§ **Exercise text**:
40. Nor do the later decisions of this Court in Wardley Australia Ltd v Western Australia[44] or Kizbeau Pty Ltd v W G & B Pty Ltd[45] hold that the remedies provided by ss 82 and 87 are to be confined by analogies, whether with tort or otherwise.
41. This is not to say that no help can be had from the common law in deciding what damages may be allowed under s 82 in cases of conduct contravening s 52. Very often, the amount of the loss or damage caused by a contravention of s 52 will coincide with what would have been allowed in an action for deceit. But that is because the inquiry in both cases is to find out what damage flowed from (in the sense of being caused by) the deceit or contravention. Leaving aside questions of remoteness of damages in assessing damages for deceit (a question that was left unresolved in Gould v Vaggelas[46]), the damages for deceit will be the sum representing the loss suffered by the plaintiff because the plaintiff altered its position in reliance on the defendant's misrepresentation[47]. But the analogy cannot be pressed too far. It should not be pressed to the point of concluding that the only damages that may be allowed under s 82 are those that would be allowed in an action for deceit. The question presented by s 82 is not what would be allowed in deceit, it is what loss or damage has been caused by the conduct contravening the Act.
42. It follows, then, that a comparison must be made between the position in which the party that allegedly has suffered loss or damage is and the position in which that party would have been but for the contravening conduct. And even this inquiry may not conclude the question. Analysing the question of causation only by reference to what is, in essence, a "but for" test has been found wanting in other contexts[48] and it may well be that it is not an exclusive test of causation in this area either. But that is not a question which we need to consider in this case. For the moment it is enough to say that s 82 requires identification of a causal link between loss or damage and conduct done in contravention of the Act[49].
43. If loss or damage is shown to have been suffered or to be likely to be suffered, orders of the kind prescribed by s 87 may be made. Proof of loss or damage (actual or potential) is therefore the gateway to the s 87 remedies. But the identification of loss or damage is important in the operation of s 87 not only for this reason but also because the power to make orders under s 87 is limited to making orders "if the Court considers that the order or orders concerned will compensate ... in whole or in part for the loss or damage or will prevent or reduce the loss or damage ..."[50]. That is, the Court can make orders under s 87 only in so far as those orders will compensate (or will prevent or reduce) the loss or damage that is identified.
44. In Wardley the majority of the Court held[51] that "[u]nder s 82(1), as under the common law, a plaintiff can only recover compensation for actual loss or damage incurred, as distinct from potential or likely damage[52]" although, as their Honours noted[53] "[t]he Act draws a clear distinction in Pt VI between loss or damage which may be recovered under s 82 and the likelihood of loss or damage which may be prevented or, if not prevented, reduced by one of the remedies under s 87."
45. Thus, under s 87, actual loss or damage need not have been suffered before an order is made. Nevertheless, although "[s]87 of the Act confers a wide discretionary power on courts to make remedial orders in appropriate cases to ensure a fair result"[54], that power may be exercised only if a person has suffered or is likely to suffer loss or damage as a result of a contravention.

§ **Provided material**:
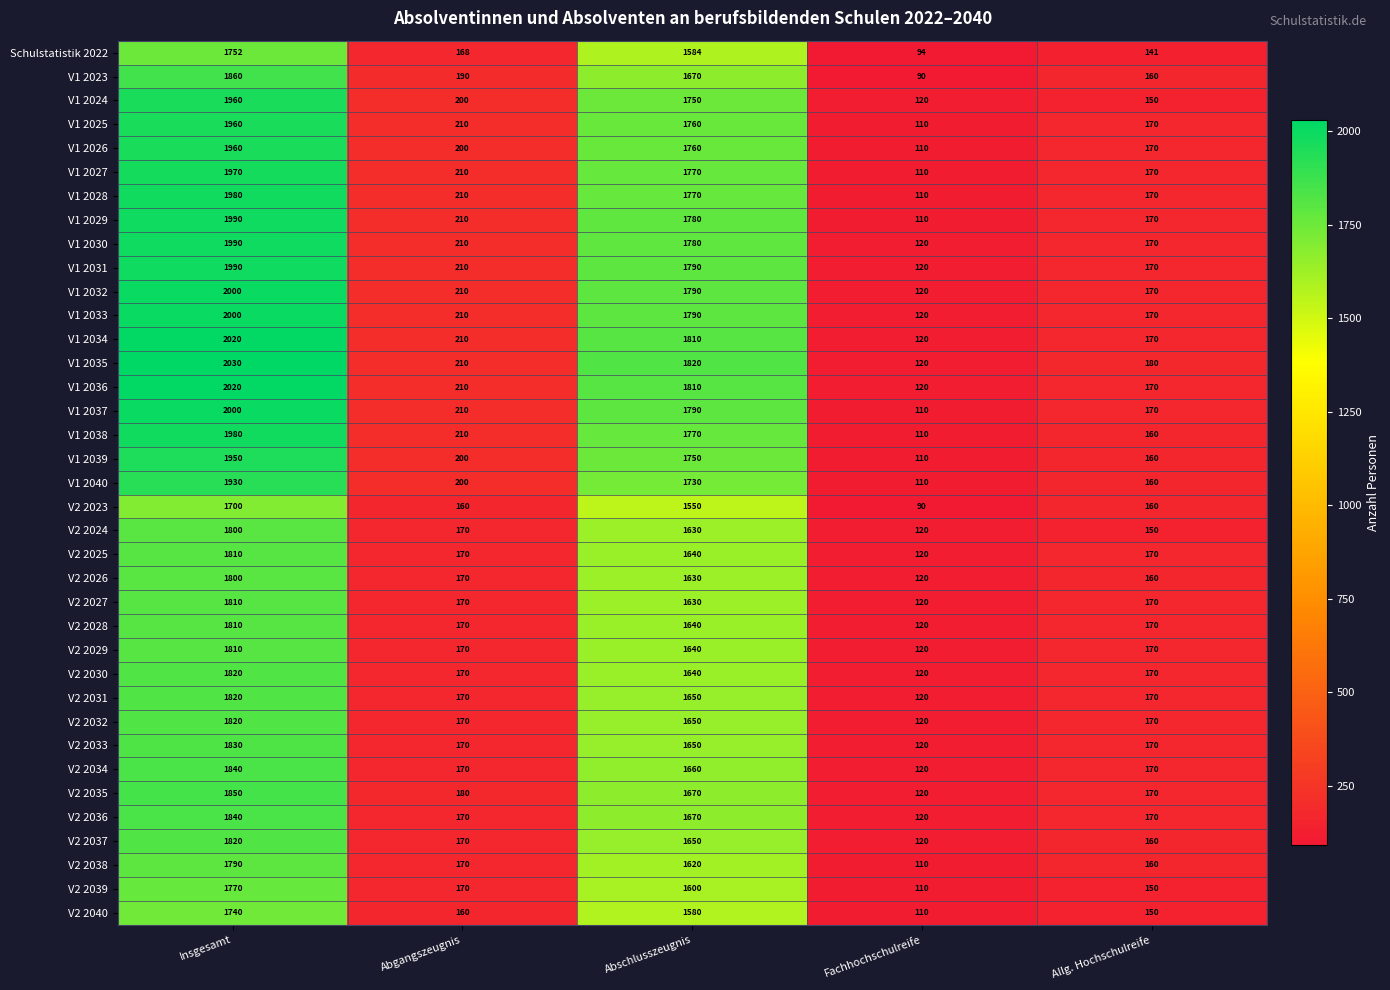

Which series has the largest total across all categories?

V1 2035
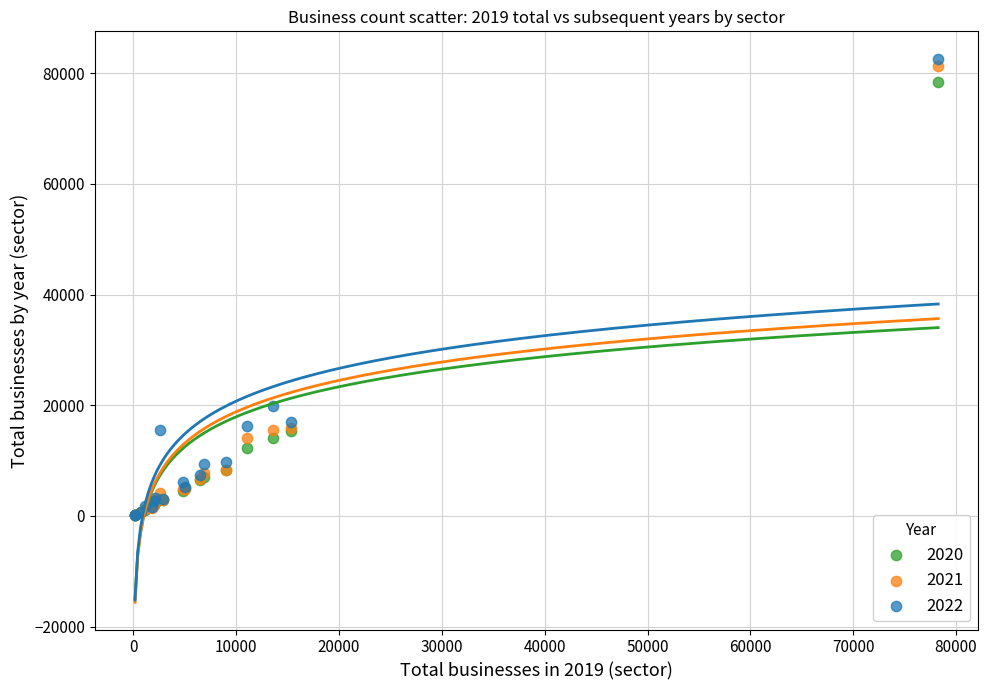

Across all series, what Y value is closest to 41403?

19853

§ **Written task A**:
Answer these questions about the excerpt on remedies under ss 82 and 87:
(i) Which case left unresolved the question of remoteness of damages in deceit?
(ii) What does the excerpt call the gateway to the s 87 remedies?
(iii) Under s 87, must actual loss or damage have been suffered before an order is made?
§ **Written task B**:
Carry on the excerpt on remedies under ss 82 and 87 from its last sentence.
The data have no connection to the excerpt on remedies under ss 82 and 87.

§ **Your response A**:
(i) Gould v Vaggelas
(ii) Proof of loss or damage, whether actual or potential
(iii) No

§ **Your response B**:
46. The loss or damage spoken of in ss 82 and 87 is not confined to economic loss. Section 4K makes that clear. But loss or damage caused by a contravention of the Act will often be economic loss. As was said in Wardley[55] "[e]conomic loss may take a variety of forms". But central to them all, when it is said that the loss was, or will probably be, caused by misleading or deceptive conduct, is that the plaintiff has sustained (or is likely to sustain) a prejudice or disadvantage as a result of altering his or her position under the inducement of the misleading conduct.
47. The bare fact that a contract has been made which confers rights or imposes obligations that are different from what one party represented to be the case does not demonstrate that the party that was misled has suffered loss or damage. The contrary view (which had been adopted by the Full Court of the Federal Court in Jobbins v Capel Court Corp Ltd[56]) was rejected by the majority in Wardley[57].
48. A party that is misled suffers no prejudice or disadvantage unless it is shown that that party could have acted in some other way (or refrained from acting in some way) which would have been of greater benefit or less detriment to it than the course in fact adopted. Thus, the party that is misled will have suffered loss if a chose in action which was acquired was worth less than the amount paid for it. There may well be other ways in which it might suffer loss or damage. For example, consequential loss may be suffered. But no loss of that kind was alleged in this case and, putting that kind of loss to one side, we focus only on loss said to be suffered by the making of the contract.
49. It is necessary, then, to determine whether the value of what was acquired is less than what was paid. How is value to be assessed? It is to be assessed objectively, not according to what either or both of the parties to the contract believed that it would obtain from the contract. That is, the value of what in fact was acquired is to be identified according to what price freely contracting, fully informed parties would have offered and accepted for it[58]. It is only by comparison with the value assessed in this way that there can be an assessment of whether the party that is misled could have obtained some greater benefit or incurred less detriment. What is important is what that party could have done, not what it might have hoped for or expected. Some examples may serve to illustrate the point.
50. If a person agrees to pay $50,000 for goods which the vendor falsely represents are worth $100,000 but which are, in fact, worth $50,000, what loss has the purchaser who is misled suffered by agreeing to buy (assuming no more is known)? If a person agrees to pay interest at the rate of 10% for a loan which the lender falsely represents would ordinarily command interest at a rate of 15% but which, in fact, would ordinarily command interest at 12%, what loss has the borrower who is misled suffered by agreeing to borrow (again, assuming no more is known)? And so the examples could be multiplied.
51. The reason that neither of these persons suffers a loss is that viewed objectively each obtained rights having a value (a value determined objectively) at least equal to what it paid for those rights. It is only if some alternative (less detrimental or more beneficial course) were available, that it can be said that the contract which was made was less valuable to the party that was misled than had been represented - for it is only then that a comparison of value can be made.
52. The fact that each of the misled parties in the examples given may have thought that it was to obtain some advantage from the transaction is not to the point. The contravening conduct has left the party that was misled no worse off than it was before the contravention occurred.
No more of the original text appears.